This Wednesday, the deaths of five members of a Portuguese-Israeli family were confirmed. They are family members of Tahir Bira, a 21-year-old girl whose death was confirmed on Sunday.
Orin (53) and Jazmin Bira, Tahir’s parents, Tahel Bira, the couple’s youngest daughter, and Tal Bira, Orin’s brother, were killed in the shelter where they were hiding, he said. CM Israeli community of Porto. According to sources close to the family, they were victims of grenades thrown into the shelter. According to them, “the bodies were identified with great difficulty.”
A The Israeli community of Porto confirmed morning Post that Orin and Tahir Bira had Portuguese citizenship. They were descendants of a “traditional Sephardic family from the Balkans, in the former Yugoslavia, with the surnames Paredes/Pardess, with customary Ladino practices that mix words from Portuguese, Castilian, Turkish, Greek and Hebrew,” they explain.

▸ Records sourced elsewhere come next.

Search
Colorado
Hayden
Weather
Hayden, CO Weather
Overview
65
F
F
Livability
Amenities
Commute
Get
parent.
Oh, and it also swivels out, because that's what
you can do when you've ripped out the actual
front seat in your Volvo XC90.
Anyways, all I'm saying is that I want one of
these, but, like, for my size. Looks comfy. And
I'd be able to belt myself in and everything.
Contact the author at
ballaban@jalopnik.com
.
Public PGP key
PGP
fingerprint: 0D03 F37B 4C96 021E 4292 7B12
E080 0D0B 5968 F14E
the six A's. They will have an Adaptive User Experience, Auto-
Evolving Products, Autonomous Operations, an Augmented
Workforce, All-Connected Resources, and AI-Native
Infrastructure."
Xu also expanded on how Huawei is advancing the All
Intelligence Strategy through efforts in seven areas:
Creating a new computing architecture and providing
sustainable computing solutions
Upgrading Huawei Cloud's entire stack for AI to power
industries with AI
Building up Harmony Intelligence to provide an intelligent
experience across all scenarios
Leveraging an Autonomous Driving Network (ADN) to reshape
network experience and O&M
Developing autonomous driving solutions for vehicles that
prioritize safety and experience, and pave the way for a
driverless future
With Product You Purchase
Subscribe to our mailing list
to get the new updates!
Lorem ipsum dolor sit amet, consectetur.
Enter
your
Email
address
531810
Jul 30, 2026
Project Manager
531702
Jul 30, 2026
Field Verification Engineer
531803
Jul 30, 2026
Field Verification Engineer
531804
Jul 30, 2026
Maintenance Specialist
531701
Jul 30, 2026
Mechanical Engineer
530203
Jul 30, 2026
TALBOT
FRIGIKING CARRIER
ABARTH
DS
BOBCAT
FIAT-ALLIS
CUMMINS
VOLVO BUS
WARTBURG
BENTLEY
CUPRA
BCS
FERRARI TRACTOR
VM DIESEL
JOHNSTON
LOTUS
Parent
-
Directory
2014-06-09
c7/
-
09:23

Since the beginning of the war, nine Portuguese-Israelis have died in Israel: Gilad Ben Yehuda (28 years old), Liraz Assoulin Shitrit (38 years old), Gila Peled Cohen (58 years old), Daniel Peled (28 years old), son of Gila Cohen, Nevo Arad (25 years old), Doreen Atias (22 years old), Rotem Neiman Kadosh (25 years old), as well as Orin and Tahir Bira.
A The Comunidade Israelita do Porto also confirms that three Portuguese descendants are still missing in Israel: Idan Shtivi (28 years old), Moshe Saadian (26 years old) and Offer Caldaron (52 years old).
Portuguese-Israeli player Menachem Hillel Ben Khalifa (22 years old) was seriously injured.
Niv Raviv, 27, was also killed in Israel. “The young man was in the process of obtaining citizenship from a traditional Moroccan Sephardic family,” Comunidade Israelita do Porto reported.
According to the Law of Return, the government can grant Portuguese citizenship by naturalization to “descendants of Portuguese Sephardic Jews by demonstrating a tradition of belonging to the Sephardic community of Portuguese origin based on proven objective requirements of connection with Portugal, namely surnames.” , family language, direct or collateral origin.”